– Насколько я себя помню. Еще мальчиком меня привлекали древние манускрипты. – Бен взял свою чашку и громко отхлебнул глоток кофе. Он сказал правду. Никто раньше ему такого вопроса не задавал, и, следовательно, он и не задумывался над этим. Теперь Бен погрузился в размышления и никак не мог понять, почему он занялся палеографией. – Видно, я просто влюбился в нее.
– Интересно. Но вы должны обладать терпением, какого у меня нет. В детстве вам основательно пришлось изучать религию?
– Да.
– Мне не приходилось. Мои родители следовали традиционному иудаизму. И даже при этом они не очень соблюдали законы.
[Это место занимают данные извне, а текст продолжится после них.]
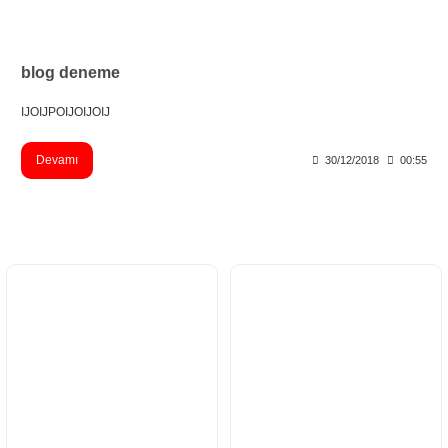
blog deneme
IJOIJPOIJOIJOIJ
Devamı
30/12/2018
00:55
Я даже не помню, знала ли я тогда разницу между Иом-кипур[29] и Рош Га-Шана.[30] – Она отпила глоток кофе и раздумывала над тем, что собиралась сказать. – Вы были очень маленьким, когда покинули Германию?
– Мне было десять лет.
Она смотрела на него большими глазами столь выразительно, неотразимо, что Бен понял, о чем она думает. Джуди думала над тем, что он ни с кем не обсуждал. Он не обсуждал это даже с Энджи и понял, что близко подошел к опасной черте и вот-вот заговорит на эту тему.
– У вас есть братья и сестры?
– Нет.
– Вам везет. Я была лишь одной из пятерых детей. Трое братьев, одна сестра и я где-то посреди них. Боже, какой это был сумасшедший дом! Мой отец работал портным, у него было свое ателье, что позволяло нам жить относительно безбедно. Рахиль, моя маленькая сестренка, все еще живет с родителями. Остальные дети обзавелись семьями. Знаете, – она тихо рассмеялась, – мне так часто хотелось быть единственным ребенком. Вы счастливчик.
– Как сказать, не знаю, – холодно ответил он. Как часто он еще мальчиком жалел, что у него нет братьев и сестер! – Вообще-то у меня был старший брат. Но он умер до того, как я успел узнать его.
– Как жаль. Вы много помните о Германии?
Взгляд Бена застыл на Джуди. Странно, но ему было приятно разговаривать с ней. Он понимал, что его вызывают на откровенность, – как только Джуди расскажет о своем прошлом, ему будет легче поведать о собственном.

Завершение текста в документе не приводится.